**Document excerpt**
Email conversation
From | Barry Samuels |
To | Me |
Subject | 'People who like to make pages available offline' |
Date | 28 November 2005 19:53 |
Tarquin
I have just stumbled upon your web site when doing a Google search about
Netfront, which is the browser supplied with my [Phone], and I must
compliment you on your site even though I have seen only a small part.
One thing that makes steam come out of my ears are the web sites that cater
for specific browsers or add-ons only. Particularly sites that one cannot
even enter unless Macromedia Flash is installed.
Would you object if, when I complain to those sites, I refer them to your
site?
However - I digress. My specific reason for contacting you was that I
noticed the following:
"Making pages available offline (using Internet Explorer favourites) is
permitted, but you will not be allowed to extend this to pages that are
linked to by the current page."
How do you do this? My site is hosted using Apache and I have an .htacces
file which redirects known offline browers to a page explaining why I don't
permit access to offline browsers. I know in some cases visitors using some
varieties of Windows appear to automatically cache every page linked from
the current page and I would like to stop it.
My reasons are similar to yours although it is not causing a bandwith
problem at present but I'd prefer prevention rather than cure.
Kind regards
Barry Samuels
From | Me |
To | Barry Samuels |
Subject | Re: 'People who like to make pages available offline' |
Date | 28 November 2005 20:34 |
Barry,
> I have just stumbled upon your web site when doing a Google search about
> Netfront, which is the browser supplied with my [Phone]
My condolences ;) - I have never been tremendously impressed with the
rendering, bandwidth handling, or broken DOM support of that browser. But
yes, it is still very popular on devices, and there is no reason to actively
block it, or rely on technologies that are clearly more than a device
browser can handle.
> Would you object if, when I complain to those sites, I refer them to your
> site?
You are welcome to do so if you want, yes :) Another similarly minded site
is: http://www.quirksmode.org/
> "Making pages available offline (using Internet Explorer favourites) is
> permitted, but you will not be allowed to extend this to pages that are
> linked to by the current page."
>
> How do you do this?
There are several techniques used on the site:
1. robots.txt tells IE's inbuilt offline crawler not to index anything -
done using this:
User-agent: MSIECrawler
Disallow: /
2. several pages link to directories blocked by robots.txt - a server side
check (done by my hosting service) makes sure that if any crawler violates
the rules in robots.txt and attempts to index those directories, it is
instantly banned (this catches spam crawlers, as they generally do not obey
the rules).
3. more server side checks ensure that if too many requests are made for the
same pages within a certain space of time, that will also earn an instant
ban. This is because a lot of my pages link back to the front page of the
site, and many spam crawlers are very badly behaved, and will repeatedly
request the same page, causing them to get stuck in infinite loops, wasting
bandwidth.
When an address is banned, any requests it tries to make are ignored.
This is done via Apache, but I am not sure exactly how all of it works, I
just followed the instructions of my host :)
Mark 'Tarquin' Wilton-Jones - author of http://www.howtocreate.co.uk/

**Stored rows**
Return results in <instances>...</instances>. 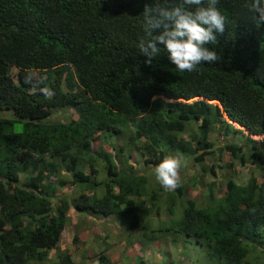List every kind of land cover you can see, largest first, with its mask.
I'll return each instance as SVG.
<instances>
[{"label": "trees", "instance_id": "1", "mask_svg": "<svg viewBox=\"0 0 264 264\" xmlns=\"http://www.w3.org/2000/svg\"><path fill=\"white\" fill-rule=\"evenodd\" d=\"M160 3L0 0V113H11L0 116V264H44L51 252L52 264H78L61 248L71 208L77 227L97 215L129 219L131 240L153 242L156 232L190 237L213 264H248L249 246L264 248V178L251 171L239 184L230 177L222 195L210 190L199 205L180 182L171 191L150 189L130 161L138 152L157 166L171 150L201 163L200 150L215 153L217 133L241 134L240 145L219 148L241 164L262 159L254 138L264 135V27L255 26L246 0H219L225 29L207 47L221 59L179 72L162 48L152 64L139 52L144 7ZM62 108L78 118L47 120ZM100 133L122 138L125 168L93 149ZM67 184L80 192L58 198L56 209L52 194ZM98 259L109 261L103 253Z\"/></svg>", "mask_w": 264, "mask_h": 264}, {"label": "rangeland", "instance_id": "2", "mask_svg": "<svg viewBox=\"0 0 264 264\" xmlns=\"http://www.w3.org/2000/svg\"><path fill=\"white\" fill-rule=\"evenodd\" d=\"M12 76L16 82H18V69L12 68L11 69ZM44 76L47 77L45 74ZM10 112H5V113H0V116H10ZM78 118V113L73 109V108H62L60 110H54L52 115L48 117V121H61V122H72ZM191 131V130H190ZM246 133V131L244 130ZM186 133V138L187 137ZM254 138V137H253ZM256 139L259 144L257 145L259 148L260 153L262 154V159L255 161L253 164L252 163H247V164H241L237 159L231 158L230 154L227 152H222L219 148L224 146L226 143H233L236 145H240L242 142L241 140V134L239 135H221V134H216L215 137L213 138L212 143L214 144V150L215 153L211 154H204L203 150L199 151V155H203V159L201 160V163H199L194 157L191 155V153H181V152H175L169 150L167 153V156H173V155H179L182 156L183 159L181 160L182 167L179 170V182L181 184H186L187 185V192H186V199L187 198H193L196 199L198 204H203L207 197L208 193L210 190H212L216 195H222L223 190L226 188V181L232 177L237 183H245L250 174L252 172L255 173V176L261 181L264 178V173L262 171V167L264 166V135L259 136ZM123 144L122 138H117V137H112L107 133H100L98 135L97 140L93 142V149H100L104 148L110 156L113 159H117V163L119 166L122 168H125L126 162L123 156V153L119 150L121 145ZM115 146V147H112ZM147 158L149 160H155L156 157L152 155H147ZM145 157H143L140 153L138 152H133L132 153V158H131V163L134 165V167L140 172L144 173L148 178H149V188L154 189L158 191L161 189L160 183L156 180L155 178V168L156 166L154 163H150L149 165H146L145 163ZM205 165L206 167L213 166L215 167V172L212 173L211 171L203 170V166ZM252 171V172H251ZM104 171L101 172V174L97 177V180H101L104 177ZM215 183V184H213ZM160 186V187H158ZM151 191V190H150ZM80 190L78 187H73L70 184H67L63 187H58L55 192L52 194L53 196V206L57 209L58 206V198L62 196H67L70 200H72L74 197L78 195ZM162 192V190L160 191ZM165 192V191H164ZM166 197L165 193H162V196L159 194V200L157 201L160 206H161V217L162 219H165L167 216V210H166ZM182 201V199H180ZM176 210H178V216L181 215V208L180 205H177L175 207ZM75 210H72V216H70L71 220H75L76 226L75 230H78L77 232L79 233L81 228L84 227V224L79 225V214L74 212ZM77 213V214H75ZM74 215H76V219H74ZM85 219V218H84ZM102 219V217H101ZM78 220V221H77ZM119 226V225H118ZM101 231L103 234L108 233L109 227L107 224H101L100 226ZM95 232L94 228L89 229L87 231V235H93ZM79 235V234H78ZM119 235L116 237L118 238ZM172 238V237H171ZM171 238H164L161 239L160 241L164 240V242L161 244V248L163 247L166 252H169V250H173L174 252H180V250H176L175 245L173 244V239ZM145 244H152V243H145ZM178 246H184L183 241H178L175 242ZM75 246L79 247L82 246L84 247L85 244H79L76 243L74 244ZM196 247L197 245L194 244ZM263 250V252L261 251ZM196 255L195 257L193 256V260H196L200 262V264H213L209 263L206 256L202 254L200 257L198 254L199 252L196 250ZM51 258L48 262L44 264H52L55 259L54 252H51L50 254ZM165 260L169 261L170 255L168 253H165ZM204 255V256H203ZM189 253H187L185 256H183V252L179 256V261L181 264H192V262L189 260ZM248 264H264V248H261L256 244V246H249V255L247 258ZM175 261H173V264ZM32 264H37V263H32ZM168 264V262H167Z\"/></svg>", "mask_w": 264, "mask_h": 264}, {"label": "clouds", "instance_id": "3", "mask_svg": "<svg viewBox=\"0 0 264 264\" xmlns=\"http://www.w3.org/2000/svg\"><path fill=\"white\" fill-rule=\"evenodd\" d=\"M218 3L219 0H162L154 8L146 4L143 10L145 36L138 44L145 62L152 64L161 48L179 72H193L201 64H212L221 59L217 51L207 47L216 43L217 33H223L225 29V17L217 7ZM245 7L255 26L264 27V0H246ZM182 159L179 155L166 156L156 166L155 178L165 190L179 186Z\"/></svg>", "mask_w": 264, "mask_h": 264}, {"label": "crops", "instance_id": "4", "mask_svg": "<svg viewBox=\"0 0 264 264\" xmlns=\"http://www.w3.org/2000/svg\"><path fill=\"white\" fill-rule=\"evenodd\" d=\"M72 210L73 208L69 211L67 224L62 234L61 248L62 250H68L72 259L78 264H100L98 259L100 253L108 256L109 261L106 264H167L168 259L165 260V253L170 255L175 264H181V260L179 261L178 259L182 252L183 256L189 253L191 256L189 260L192 264H200V262L193 260V256L195 257L196 255L195 248L199 252L198 255L200 257L202 254L205 255L204 248L198 245L195 247L191 243L192 240L186 236H181L177 241H173L176 250L178 249L180 252H174L172 249L166 252L163 247H160L164 240H160L166 237L174 239L175 236L170 232H156L159 239L154 242H141L140 240H136L138 238L135 235L133 236V240H131L130 235H128L130 231L129 219L122 221L113 217H102L101 219V216L97 215H89L84 219V227L77 233L79 234V244L84 243L85 246L79 245L77 247L72 242L77 223L75 220L70 219ZM74 219H76V215H74ZM101 224L108 225L110 228L108 233H102L100 229ZM93 228L95 230L93 235H87V231ZM117 235H119L118 238L116 237ZM178 241H183L184 246L180 247L175 244Z\"/></svg>", "mask_w": 264, "mask_h": 264}]
</instances>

**Problem details**
In the email exchange about offline browsing, what happens to the requests from an address once it has been banned?

**Exercise output**
They are ignored.